We chat with Rabbi Ozer Moszkowski ahead of him taking up a new position at Etz Chaim Synagogue.
Ozer and Leah Moszkowski started their married life in Israel with Ozer attending the Jerusalem Kollel: “My wife Leah and I were both born in South Africa and then moved to Manchester. Our families knew each other but Leah and I didn’t know each other personally growing up. We were introduced through a mutual friend when I was studying in Israel. We got engaged and were married and settled back in Manchester. I went back to Israel and was studying in Yeshiva and joined a Rabbinical programme, the Jerusalem Kollel, for three years. Once I got my ordination, our first joint placement was in Eugene, Oregon in the USA. That was outreach on campus at the University of Oregon, and also there was NCSY work, which involved high schools. Leah did more of that. At the end of our time there we were approached by Aish to take up a position here in Leeds at the university.”
The Leeds position was ideal for Ozer, who has a family connection to the city: “My mother is a Leeds girl. My great-grandparents came to Leeds in the early 1890s and as a young boy I would visit every Sunday to see my great-grandparents, grandma, and grandfather Harvey Cohen. He and his brother Alec were big supporters of the community. They were members of BHH and actually donated the lectern which sits there now.”
Leah is also glad to be working in Leeds: “For me, it was love at first sight. As soon as I got to experience Leeds and the beautiful Jewish community, I knew I had found something special. I am beyond thrilled to be able to now call this place home, and the people, my new family. I am itching to get started in my new role, meeting the wonderful young adults and young families, and putting on innovative, engaging programming for them.”
As is evident from their work in various universities, engaging with the younger generation of Jews is something that is very important to both Ozer and Leah: “My wife and I very much see ourselves as a team, and we’ve made it clear that you get both of us. We’re each as passionate as each other and we’re both extremely passionate about helping youngsters get in touch with their Judaism. Young people, especially at university, are at a time in their life where they’ve first moved away from home, and are exploring so many new philosophical, social, and theological ideas. We want them to be able to grow in their Jewish knowledge and Jewish connection in the same way that they will academically.”
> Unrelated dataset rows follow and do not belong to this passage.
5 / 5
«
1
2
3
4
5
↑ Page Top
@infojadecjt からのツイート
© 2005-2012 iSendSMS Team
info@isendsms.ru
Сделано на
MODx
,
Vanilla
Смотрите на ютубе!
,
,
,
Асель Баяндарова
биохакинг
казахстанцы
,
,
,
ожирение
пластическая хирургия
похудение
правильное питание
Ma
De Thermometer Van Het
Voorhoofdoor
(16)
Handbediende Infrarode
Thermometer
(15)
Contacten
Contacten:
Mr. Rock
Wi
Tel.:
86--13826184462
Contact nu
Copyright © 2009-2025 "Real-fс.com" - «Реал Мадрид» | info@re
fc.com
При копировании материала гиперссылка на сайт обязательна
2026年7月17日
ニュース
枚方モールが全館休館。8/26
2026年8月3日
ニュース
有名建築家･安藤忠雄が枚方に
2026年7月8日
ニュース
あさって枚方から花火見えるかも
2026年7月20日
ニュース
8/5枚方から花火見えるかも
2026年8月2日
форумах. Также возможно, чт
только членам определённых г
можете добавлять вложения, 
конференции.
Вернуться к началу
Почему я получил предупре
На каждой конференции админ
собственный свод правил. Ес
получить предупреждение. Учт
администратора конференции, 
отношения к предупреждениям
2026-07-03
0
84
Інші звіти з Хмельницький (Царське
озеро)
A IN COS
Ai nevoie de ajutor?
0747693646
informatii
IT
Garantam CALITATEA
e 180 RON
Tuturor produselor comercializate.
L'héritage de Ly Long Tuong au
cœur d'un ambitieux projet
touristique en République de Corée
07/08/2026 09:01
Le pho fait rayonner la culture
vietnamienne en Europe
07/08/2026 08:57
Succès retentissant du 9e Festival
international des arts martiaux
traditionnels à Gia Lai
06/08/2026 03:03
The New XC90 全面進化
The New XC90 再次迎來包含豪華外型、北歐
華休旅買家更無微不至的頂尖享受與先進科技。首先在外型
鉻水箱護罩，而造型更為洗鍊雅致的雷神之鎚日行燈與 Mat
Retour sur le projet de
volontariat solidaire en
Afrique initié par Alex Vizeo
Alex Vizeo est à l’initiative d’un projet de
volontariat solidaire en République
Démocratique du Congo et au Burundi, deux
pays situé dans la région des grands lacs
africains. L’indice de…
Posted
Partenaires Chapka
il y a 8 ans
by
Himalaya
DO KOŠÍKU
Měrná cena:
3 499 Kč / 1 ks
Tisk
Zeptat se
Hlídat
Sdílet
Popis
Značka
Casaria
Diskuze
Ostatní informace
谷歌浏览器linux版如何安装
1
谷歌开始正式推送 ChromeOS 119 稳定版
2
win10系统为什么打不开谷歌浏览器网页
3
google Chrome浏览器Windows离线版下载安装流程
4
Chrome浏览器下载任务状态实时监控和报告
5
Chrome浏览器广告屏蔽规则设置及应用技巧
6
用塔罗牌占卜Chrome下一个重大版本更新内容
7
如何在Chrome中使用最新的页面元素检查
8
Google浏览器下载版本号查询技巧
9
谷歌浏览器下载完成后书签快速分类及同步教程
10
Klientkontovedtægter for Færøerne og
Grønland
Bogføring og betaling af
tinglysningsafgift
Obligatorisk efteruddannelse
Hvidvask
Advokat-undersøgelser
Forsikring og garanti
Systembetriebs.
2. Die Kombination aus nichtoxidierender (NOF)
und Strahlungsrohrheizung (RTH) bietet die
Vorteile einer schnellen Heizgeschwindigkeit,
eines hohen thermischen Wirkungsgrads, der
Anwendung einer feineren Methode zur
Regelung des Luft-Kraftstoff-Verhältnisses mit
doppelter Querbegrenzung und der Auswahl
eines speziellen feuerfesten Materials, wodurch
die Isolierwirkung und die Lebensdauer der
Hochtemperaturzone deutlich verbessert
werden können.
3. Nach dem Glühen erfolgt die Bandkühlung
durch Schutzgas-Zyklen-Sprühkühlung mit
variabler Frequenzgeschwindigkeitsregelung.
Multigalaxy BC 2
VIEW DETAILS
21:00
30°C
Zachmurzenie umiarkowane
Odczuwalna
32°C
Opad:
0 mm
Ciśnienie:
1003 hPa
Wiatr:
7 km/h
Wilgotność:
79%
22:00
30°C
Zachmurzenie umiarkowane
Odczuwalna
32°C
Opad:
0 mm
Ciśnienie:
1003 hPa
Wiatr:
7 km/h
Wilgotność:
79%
In the new position at Etz Chaim, they will be focused on a slightly older demographic, namely young adults and young families: “We’re there for the whole community, of course, but our main focus is going to be to engage with the young people in the community. What we want to do is showcase Judaism in an extremely positive way, and in ways and places where young adults and young families want to be. It’s about breaking down as many barriers as possible because not everyone nowadays feels comfortable inside the synagogue. What we want to do is abide by tradition but bring it outside the synagogue to the places where these young families already are.”
Leah and Ozer will be taking up their new positions at the end of August.